Hemang Subramanian


Ethereum 2 and the bumper harvesting of tokens in proof of stake

The beacon chain that arose as the result of 3 years of work of the ethereum community secured more than the required number of validators on the network. The statistics of the ethereum network are shown on https://beaconscan.com. While beacon chain works as the active test net for it’s massive scalability re-design, it is definitely a showcase of the powerful unity amongst the ethereum community, by contributing almost 500 Million dollars worth of ethereum for the next couple of years, to enable genesis.

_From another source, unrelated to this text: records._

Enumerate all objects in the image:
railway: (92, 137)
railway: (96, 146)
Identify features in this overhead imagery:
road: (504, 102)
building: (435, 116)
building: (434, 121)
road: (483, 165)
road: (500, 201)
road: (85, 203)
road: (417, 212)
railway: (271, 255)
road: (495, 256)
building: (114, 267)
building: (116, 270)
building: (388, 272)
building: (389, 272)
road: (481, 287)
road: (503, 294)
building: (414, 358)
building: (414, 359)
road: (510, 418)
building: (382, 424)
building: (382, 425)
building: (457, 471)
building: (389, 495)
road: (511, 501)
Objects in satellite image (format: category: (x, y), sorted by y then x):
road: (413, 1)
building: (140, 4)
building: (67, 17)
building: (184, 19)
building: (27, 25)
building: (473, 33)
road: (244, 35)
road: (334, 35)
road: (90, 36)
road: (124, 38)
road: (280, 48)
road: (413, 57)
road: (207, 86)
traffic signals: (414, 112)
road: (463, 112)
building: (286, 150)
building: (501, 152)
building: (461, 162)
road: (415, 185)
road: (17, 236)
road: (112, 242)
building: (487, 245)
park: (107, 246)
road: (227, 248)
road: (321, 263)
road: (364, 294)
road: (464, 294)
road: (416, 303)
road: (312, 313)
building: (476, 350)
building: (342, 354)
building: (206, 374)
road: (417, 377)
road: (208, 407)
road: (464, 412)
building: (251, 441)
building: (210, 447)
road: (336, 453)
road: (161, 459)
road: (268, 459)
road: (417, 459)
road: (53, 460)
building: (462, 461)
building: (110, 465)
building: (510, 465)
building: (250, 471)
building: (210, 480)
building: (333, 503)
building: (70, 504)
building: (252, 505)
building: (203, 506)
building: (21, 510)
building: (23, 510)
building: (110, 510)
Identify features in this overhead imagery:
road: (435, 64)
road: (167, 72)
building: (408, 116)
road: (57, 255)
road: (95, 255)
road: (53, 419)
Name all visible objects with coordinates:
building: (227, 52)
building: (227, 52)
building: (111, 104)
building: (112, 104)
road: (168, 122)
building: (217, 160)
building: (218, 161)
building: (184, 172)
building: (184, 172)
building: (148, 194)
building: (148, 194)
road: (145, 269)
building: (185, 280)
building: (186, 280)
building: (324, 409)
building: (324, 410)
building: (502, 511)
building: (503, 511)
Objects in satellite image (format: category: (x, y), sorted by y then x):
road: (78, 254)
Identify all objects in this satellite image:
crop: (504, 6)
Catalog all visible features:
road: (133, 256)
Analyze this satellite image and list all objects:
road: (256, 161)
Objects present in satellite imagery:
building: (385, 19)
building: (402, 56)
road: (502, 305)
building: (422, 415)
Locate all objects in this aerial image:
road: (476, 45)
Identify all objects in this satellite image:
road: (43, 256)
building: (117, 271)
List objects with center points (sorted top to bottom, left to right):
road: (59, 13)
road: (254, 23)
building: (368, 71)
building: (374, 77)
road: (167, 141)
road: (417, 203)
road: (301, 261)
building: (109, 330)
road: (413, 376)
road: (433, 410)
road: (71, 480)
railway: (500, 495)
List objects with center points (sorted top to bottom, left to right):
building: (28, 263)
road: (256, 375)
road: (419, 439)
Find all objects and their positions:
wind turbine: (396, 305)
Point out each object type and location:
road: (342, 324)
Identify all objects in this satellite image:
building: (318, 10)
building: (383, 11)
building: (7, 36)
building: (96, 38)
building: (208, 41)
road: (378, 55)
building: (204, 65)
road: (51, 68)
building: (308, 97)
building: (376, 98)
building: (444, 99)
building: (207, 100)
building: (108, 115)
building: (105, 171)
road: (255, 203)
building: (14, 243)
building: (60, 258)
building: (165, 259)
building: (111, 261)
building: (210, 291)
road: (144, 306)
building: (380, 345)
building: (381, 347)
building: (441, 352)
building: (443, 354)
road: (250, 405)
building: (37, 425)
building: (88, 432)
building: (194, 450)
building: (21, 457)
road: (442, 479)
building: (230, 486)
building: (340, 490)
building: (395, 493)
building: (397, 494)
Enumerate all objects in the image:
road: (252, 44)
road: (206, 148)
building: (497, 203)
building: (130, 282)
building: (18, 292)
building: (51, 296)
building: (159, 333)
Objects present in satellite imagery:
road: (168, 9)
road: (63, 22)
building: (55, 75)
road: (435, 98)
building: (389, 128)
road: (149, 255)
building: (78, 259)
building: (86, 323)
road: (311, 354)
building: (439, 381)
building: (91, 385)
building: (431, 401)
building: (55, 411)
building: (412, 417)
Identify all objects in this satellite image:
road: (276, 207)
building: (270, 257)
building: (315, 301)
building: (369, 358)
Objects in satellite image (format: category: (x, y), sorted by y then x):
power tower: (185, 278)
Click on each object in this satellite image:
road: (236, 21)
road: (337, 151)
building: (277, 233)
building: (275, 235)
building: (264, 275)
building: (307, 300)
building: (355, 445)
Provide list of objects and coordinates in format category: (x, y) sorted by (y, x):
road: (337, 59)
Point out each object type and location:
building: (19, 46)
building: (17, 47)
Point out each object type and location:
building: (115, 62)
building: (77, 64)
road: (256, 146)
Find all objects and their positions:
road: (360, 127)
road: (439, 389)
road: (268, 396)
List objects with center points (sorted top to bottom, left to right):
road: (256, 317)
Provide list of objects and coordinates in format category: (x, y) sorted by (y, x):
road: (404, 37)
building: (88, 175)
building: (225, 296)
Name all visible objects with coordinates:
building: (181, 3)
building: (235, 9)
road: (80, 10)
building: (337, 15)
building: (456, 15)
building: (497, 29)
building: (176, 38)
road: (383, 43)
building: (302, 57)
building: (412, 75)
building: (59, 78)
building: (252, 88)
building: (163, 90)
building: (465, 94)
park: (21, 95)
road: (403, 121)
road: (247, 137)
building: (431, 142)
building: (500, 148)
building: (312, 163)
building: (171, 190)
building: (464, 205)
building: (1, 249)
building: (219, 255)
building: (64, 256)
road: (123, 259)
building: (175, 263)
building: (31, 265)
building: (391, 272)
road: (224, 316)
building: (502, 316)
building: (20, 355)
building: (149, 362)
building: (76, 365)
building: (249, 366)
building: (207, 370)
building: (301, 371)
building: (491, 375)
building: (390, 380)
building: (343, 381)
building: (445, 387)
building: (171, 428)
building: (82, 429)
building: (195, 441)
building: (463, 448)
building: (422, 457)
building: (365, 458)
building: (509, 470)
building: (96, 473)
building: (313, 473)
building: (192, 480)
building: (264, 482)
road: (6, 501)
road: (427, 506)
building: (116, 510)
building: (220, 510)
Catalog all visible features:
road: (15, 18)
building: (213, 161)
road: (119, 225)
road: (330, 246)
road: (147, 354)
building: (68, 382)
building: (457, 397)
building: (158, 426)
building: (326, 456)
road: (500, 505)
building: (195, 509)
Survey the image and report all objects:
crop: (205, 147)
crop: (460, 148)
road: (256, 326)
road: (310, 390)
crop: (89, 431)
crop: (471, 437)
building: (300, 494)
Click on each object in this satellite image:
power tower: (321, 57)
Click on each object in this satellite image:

Early statistics of beacon chain show that the expected number of ethereum coins have far been exceeded in number by more recent deposits of 32 eth validators. The beacon chain still continues to accept deposits, and while before genesis pooled validators were not allowed, newer exchange based staking services such as kraken.com have started offering pooled staking for validators. Similarly staking businesses such as staked.us are offering deposits to the beacon chain smart contract even if one didn’t have 32 eth to stake. These developments are welcome and would allow beacon chain to flourish, despite there being a lockup of between 5 and 10% of the available ethereum supply into beacon chain smart contracts that enable validation of transactions.

To learn more about the architecture of the beacon chain visit this URL:https://ethos.dev/beacon-chain/

While the beacon chain does not necessarily alter the functioning of decentralized applications, it does provide eth2 developers to write applications that scale faster and can effectively disrupt the need for large deposit and confirmation cycles once the beacon chain moves to the next level.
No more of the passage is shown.